【寄稿】「国民情緒」という名の打ち出の小づち

【寄稿】「国民情緒」という名の打ち出の小づち

 近代の初めごろ欧州で盛んに行われていた「魔女狩り」は、実に理解し難い異様な現象だ。夜、獣に変身した女性がサバト(魔女の集会)に飛んでいって悪魔と肉体関係を持ち、そうして得た恐るべき力で人を殺したり暴風雨を起こしたりする-という罪で数万人が死刑宣告を受けた。昔話にでも出てきそうなとんでもない「容疑」で正式に裁判にかけ、処刑するなどということが、どうして可能だったのか。

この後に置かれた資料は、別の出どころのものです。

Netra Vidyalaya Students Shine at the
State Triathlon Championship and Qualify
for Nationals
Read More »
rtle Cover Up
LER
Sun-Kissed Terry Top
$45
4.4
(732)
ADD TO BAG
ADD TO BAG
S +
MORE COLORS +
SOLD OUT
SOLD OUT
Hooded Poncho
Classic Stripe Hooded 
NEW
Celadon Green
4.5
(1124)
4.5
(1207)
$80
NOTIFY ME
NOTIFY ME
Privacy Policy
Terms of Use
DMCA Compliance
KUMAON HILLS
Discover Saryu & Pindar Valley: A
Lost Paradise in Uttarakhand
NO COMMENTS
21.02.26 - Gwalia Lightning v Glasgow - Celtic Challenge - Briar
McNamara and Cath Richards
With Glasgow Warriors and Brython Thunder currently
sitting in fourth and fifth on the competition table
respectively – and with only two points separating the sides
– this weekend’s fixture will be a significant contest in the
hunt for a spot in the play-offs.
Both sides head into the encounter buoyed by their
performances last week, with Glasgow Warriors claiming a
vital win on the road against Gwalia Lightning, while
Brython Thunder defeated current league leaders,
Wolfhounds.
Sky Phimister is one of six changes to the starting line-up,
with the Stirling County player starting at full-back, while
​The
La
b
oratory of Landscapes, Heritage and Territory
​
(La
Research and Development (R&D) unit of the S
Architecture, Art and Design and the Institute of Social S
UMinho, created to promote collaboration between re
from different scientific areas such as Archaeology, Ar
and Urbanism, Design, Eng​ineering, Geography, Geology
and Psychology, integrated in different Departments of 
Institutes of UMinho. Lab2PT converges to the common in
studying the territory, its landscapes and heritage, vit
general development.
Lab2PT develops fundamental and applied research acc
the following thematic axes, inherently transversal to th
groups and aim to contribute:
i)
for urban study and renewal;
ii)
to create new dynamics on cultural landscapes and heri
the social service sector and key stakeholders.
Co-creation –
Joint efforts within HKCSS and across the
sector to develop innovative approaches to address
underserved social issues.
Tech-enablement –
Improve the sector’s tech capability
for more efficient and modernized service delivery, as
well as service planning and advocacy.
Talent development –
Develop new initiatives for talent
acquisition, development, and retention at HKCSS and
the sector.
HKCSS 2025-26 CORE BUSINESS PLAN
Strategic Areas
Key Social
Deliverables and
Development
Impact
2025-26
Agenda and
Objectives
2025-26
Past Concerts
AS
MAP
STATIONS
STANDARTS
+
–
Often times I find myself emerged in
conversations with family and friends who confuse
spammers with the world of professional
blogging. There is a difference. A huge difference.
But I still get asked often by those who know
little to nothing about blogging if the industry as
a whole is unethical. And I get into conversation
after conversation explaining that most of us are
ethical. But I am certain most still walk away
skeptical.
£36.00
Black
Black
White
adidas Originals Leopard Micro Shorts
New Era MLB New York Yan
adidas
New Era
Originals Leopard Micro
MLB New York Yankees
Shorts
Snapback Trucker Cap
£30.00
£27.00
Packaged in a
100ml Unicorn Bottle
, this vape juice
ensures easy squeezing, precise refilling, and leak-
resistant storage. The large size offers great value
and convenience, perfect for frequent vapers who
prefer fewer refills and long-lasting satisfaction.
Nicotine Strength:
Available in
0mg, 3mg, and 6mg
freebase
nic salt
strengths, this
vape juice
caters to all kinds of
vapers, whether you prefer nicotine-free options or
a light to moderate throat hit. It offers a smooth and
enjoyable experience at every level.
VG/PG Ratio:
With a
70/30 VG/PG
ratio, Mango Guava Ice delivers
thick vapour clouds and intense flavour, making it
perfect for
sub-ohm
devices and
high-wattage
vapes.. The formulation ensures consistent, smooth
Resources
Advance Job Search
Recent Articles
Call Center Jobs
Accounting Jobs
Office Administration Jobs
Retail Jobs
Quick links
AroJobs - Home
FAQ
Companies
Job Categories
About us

 魔女狩りを巡っては「中世に民衆が興奮状態で見境なく暴力を行使した、狂気じみた状態ではなかったか」と、よく推論されている。だがこれは、事実とは全く異なる。魔女狩りは16-17世紀ごろ頂点に達した、近代的な現象だ。当時の欧州は「狂った」状態ではなく、むしろ科学革命が始まって啓蒙(けいもう)主義の気運が芽生え始めた、理性の時代に差し掛かっていた。見境なく人を殺害したわけではなく、教会や地方権力者が中心となって正式に起訴し、厳正な裁判を通して合法的に死刑に処した。宗教家や裁判官は、至高の善を守護するため世を乱す限りなき悪をえぐり出すという、崇高な意思に満ちていた。

 もう一つ、これもよくある誤解だが、魔女狩りでは邪悪な権力機関が共同体内部の罪もない民衆を無差別に攻撃したのであろう、と信じられている。果たしてそうだったのだろうか。われわれは共同体という言葉を使う際、純粋で情け深い場所を考える傾向があるが、決してそうではない。人が暮らす場所には、常に憎悪と対立が内在している。魔女裁判もまた、発端は隣人間の告発だ。犠牲者を起訴し、拷問し、有罪判決を下して処刑したのは権力機関だが、そういうことをさせる動力は民衆層から出てきた。「魔女狩りは隣人が隣人を殺した行為」という衝撃的な研究結果は、この世間の暗い内面を鋭く暴露する見識を示してくれる。